US 12,423,848 B2
	Method for generating depth in images, electronic device, and non-transitory storage medium
Jung-Hao Yang, New Taipei (TW); Chih-Te Lu, New Taipei (TW); and Chin-Pin Kuo, New Taipei (TW)
Assigned to HON HAI PRECISION INDUSTRY CO., LTD., New Taipei (TW)
Filed by HON HAI PRECISION INDUSTRY CO., LTD., New Taipei (TW)
Filed on Jan. 13, 2023, as Appl. No. 18/097,080.
Claims priority of application No. 202210570782.7 (CN), filed on May 24, 2022.
Prior Publication US 2023/0386063 A1, Nov. 30, 2023
Int. Cl. G06T 7/593 (2017.01); G06V 10/80 (2022.01); H04N 13/106 (2018.01)
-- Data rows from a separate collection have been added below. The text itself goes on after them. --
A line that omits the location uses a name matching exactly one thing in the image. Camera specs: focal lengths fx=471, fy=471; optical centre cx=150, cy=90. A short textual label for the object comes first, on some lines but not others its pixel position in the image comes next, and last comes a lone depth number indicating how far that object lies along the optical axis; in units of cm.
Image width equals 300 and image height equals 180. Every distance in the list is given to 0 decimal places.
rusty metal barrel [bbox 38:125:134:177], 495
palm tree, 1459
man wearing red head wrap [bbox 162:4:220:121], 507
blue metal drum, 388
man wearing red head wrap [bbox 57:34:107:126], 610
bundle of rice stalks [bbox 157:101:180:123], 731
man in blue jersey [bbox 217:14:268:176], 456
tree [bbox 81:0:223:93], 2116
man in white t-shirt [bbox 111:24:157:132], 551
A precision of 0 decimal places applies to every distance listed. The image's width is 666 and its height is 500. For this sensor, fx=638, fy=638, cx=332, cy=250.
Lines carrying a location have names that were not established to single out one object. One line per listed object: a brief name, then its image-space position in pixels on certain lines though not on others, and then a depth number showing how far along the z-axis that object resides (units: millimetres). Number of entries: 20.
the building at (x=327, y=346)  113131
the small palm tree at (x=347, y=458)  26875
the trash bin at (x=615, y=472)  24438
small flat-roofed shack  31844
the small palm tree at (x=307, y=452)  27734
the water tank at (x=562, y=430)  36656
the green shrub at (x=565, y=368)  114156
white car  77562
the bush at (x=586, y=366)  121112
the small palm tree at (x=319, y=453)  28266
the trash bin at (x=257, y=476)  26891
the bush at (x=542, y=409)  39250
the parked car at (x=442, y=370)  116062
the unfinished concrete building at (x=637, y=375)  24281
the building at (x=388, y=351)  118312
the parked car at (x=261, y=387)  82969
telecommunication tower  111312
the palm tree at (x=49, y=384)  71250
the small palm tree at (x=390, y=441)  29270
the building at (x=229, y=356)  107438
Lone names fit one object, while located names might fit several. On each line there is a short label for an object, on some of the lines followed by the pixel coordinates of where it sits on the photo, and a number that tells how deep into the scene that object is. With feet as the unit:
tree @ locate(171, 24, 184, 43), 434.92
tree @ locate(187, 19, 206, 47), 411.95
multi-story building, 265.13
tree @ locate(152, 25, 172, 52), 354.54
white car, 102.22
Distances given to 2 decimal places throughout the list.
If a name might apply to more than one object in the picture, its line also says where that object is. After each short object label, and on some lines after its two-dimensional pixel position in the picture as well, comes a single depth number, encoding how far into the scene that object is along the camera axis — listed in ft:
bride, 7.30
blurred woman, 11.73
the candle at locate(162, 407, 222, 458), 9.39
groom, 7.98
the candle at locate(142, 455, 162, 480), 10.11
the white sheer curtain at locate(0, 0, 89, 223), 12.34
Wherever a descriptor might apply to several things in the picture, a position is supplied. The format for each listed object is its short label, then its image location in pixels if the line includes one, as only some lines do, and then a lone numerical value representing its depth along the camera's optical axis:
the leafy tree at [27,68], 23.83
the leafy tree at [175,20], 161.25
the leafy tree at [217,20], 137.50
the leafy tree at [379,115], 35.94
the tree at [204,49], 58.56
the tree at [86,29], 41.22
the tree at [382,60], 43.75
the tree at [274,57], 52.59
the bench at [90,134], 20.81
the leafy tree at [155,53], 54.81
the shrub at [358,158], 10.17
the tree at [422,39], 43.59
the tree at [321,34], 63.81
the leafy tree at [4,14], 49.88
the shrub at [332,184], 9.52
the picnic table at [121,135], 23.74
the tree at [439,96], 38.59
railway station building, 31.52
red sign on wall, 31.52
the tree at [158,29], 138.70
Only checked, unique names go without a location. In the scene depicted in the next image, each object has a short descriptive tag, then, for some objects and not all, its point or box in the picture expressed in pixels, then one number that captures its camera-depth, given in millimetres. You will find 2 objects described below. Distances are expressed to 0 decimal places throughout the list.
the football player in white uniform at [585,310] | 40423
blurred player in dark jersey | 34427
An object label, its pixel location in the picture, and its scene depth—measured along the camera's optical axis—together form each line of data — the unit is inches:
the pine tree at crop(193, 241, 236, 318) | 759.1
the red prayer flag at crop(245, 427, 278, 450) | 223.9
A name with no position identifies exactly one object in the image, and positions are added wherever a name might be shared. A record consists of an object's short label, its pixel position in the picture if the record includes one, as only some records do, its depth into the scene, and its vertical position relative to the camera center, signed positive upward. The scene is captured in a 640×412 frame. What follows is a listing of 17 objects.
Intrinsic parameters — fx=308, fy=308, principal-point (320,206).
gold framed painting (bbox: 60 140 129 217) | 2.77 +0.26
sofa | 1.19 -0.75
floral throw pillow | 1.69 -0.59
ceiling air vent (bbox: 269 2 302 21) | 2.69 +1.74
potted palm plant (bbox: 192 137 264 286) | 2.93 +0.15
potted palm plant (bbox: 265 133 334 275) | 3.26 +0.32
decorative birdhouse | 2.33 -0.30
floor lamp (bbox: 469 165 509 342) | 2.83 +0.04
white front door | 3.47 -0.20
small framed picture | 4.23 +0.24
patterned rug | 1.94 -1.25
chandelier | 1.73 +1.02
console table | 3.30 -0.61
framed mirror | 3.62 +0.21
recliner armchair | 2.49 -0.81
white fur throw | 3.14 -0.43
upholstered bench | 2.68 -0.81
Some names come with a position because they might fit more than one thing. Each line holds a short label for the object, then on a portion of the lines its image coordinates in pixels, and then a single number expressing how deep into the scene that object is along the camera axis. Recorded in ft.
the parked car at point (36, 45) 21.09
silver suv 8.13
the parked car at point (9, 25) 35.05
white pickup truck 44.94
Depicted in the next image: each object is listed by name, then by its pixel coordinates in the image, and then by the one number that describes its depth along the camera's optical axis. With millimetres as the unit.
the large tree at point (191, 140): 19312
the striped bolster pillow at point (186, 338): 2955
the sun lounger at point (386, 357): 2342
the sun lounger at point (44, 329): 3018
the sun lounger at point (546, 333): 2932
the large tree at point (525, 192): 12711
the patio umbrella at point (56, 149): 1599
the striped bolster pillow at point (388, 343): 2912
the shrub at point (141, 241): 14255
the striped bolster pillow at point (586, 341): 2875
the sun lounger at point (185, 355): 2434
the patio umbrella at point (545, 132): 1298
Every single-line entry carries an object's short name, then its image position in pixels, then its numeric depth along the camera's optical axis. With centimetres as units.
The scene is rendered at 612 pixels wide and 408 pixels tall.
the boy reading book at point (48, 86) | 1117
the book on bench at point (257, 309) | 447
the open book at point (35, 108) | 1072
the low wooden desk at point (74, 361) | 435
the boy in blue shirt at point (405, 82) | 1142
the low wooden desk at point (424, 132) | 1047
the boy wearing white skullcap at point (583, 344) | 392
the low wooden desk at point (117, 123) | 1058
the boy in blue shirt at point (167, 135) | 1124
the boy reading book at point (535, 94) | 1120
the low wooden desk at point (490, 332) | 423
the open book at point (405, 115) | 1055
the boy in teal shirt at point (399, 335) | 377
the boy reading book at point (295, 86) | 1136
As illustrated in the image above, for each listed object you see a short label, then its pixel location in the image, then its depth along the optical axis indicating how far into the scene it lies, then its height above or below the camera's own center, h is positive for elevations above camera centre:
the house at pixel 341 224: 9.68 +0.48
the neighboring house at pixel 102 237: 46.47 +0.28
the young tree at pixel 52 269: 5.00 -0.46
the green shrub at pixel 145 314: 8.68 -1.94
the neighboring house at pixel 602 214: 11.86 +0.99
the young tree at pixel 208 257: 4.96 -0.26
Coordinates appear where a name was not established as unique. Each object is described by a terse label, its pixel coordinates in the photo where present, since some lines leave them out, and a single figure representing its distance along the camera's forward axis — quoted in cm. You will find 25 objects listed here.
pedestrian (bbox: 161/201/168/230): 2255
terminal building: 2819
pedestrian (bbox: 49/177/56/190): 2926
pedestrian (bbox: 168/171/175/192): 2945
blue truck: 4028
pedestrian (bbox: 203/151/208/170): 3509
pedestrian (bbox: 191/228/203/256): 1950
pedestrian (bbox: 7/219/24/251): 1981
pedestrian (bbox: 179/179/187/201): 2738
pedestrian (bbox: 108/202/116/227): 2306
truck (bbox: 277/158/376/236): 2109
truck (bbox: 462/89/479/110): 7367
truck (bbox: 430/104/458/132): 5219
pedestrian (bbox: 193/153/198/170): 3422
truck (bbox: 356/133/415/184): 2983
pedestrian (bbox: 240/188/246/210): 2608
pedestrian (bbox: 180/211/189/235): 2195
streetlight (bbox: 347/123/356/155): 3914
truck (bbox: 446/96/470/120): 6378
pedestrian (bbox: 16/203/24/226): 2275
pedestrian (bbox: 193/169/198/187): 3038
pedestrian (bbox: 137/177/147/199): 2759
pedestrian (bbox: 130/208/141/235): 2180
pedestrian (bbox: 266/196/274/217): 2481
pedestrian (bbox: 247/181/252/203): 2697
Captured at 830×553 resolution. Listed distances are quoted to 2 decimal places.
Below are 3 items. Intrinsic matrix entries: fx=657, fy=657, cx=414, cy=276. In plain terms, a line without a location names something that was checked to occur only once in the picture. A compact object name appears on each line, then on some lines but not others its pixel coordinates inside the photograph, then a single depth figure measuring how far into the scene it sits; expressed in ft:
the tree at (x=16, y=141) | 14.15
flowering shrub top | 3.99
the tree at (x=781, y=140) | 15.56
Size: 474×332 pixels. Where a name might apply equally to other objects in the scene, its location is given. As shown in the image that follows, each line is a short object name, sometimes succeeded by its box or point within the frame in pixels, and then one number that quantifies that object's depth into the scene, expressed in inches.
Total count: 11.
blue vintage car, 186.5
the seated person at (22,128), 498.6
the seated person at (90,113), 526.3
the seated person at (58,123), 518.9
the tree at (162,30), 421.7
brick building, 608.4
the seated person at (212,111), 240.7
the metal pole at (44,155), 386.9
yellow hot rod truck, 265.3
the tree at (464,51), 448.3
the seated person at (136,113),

CPC G06T 7/593 (2017.01) [G06V 10/803 (2022.01); H04N 13/106 (2018.05); G06T 2207/20081 (2013.01); G06T 2207/20228 (2013.01)]

15 Claims

6. An electronic device, comprising:

at least one processor; and

a data storage storing one or more programs which when executed by the at least one processor, cause the at least one processor to:

acquire multiple sets of binocular images to build a dataset containing instance segmentation labels based on the multiple sets of binocular images;

train an autoencoder network based on the dataset containing instance segmentation labels to obtain a trained autoencoder network;

acquire a monocular image and input the monocular image into the trained autoencoder network to obtain a first disparity map; and

convert the first disparity map to obtain a depth image corresponding to the monocular image;

wherein each set of the multiple sets of binocular images comprises a first image and a second image, training the autoencoder network based on the dataset containing instance segmentation labels to obtain the trained autoencoder network comprises:

inputting the first image of one set of the multiple sets of binocular images into the autoencoder network to obtain a second disparity map;

processing the second disparity map based on the instance segmentations labels to obtain a third disparity map;

adding the first image with the third disparity map to obtain a predicated image of the second image of the one set of the multiple sets of binocular images;

using a preset mean square error formula to calculate the error between the second image of the one set of the multiple sets of binocular images and the predicated image; and

determining the error as a training loss of the autoencoder network until the training loss converges to obtain the trained autoencoder network.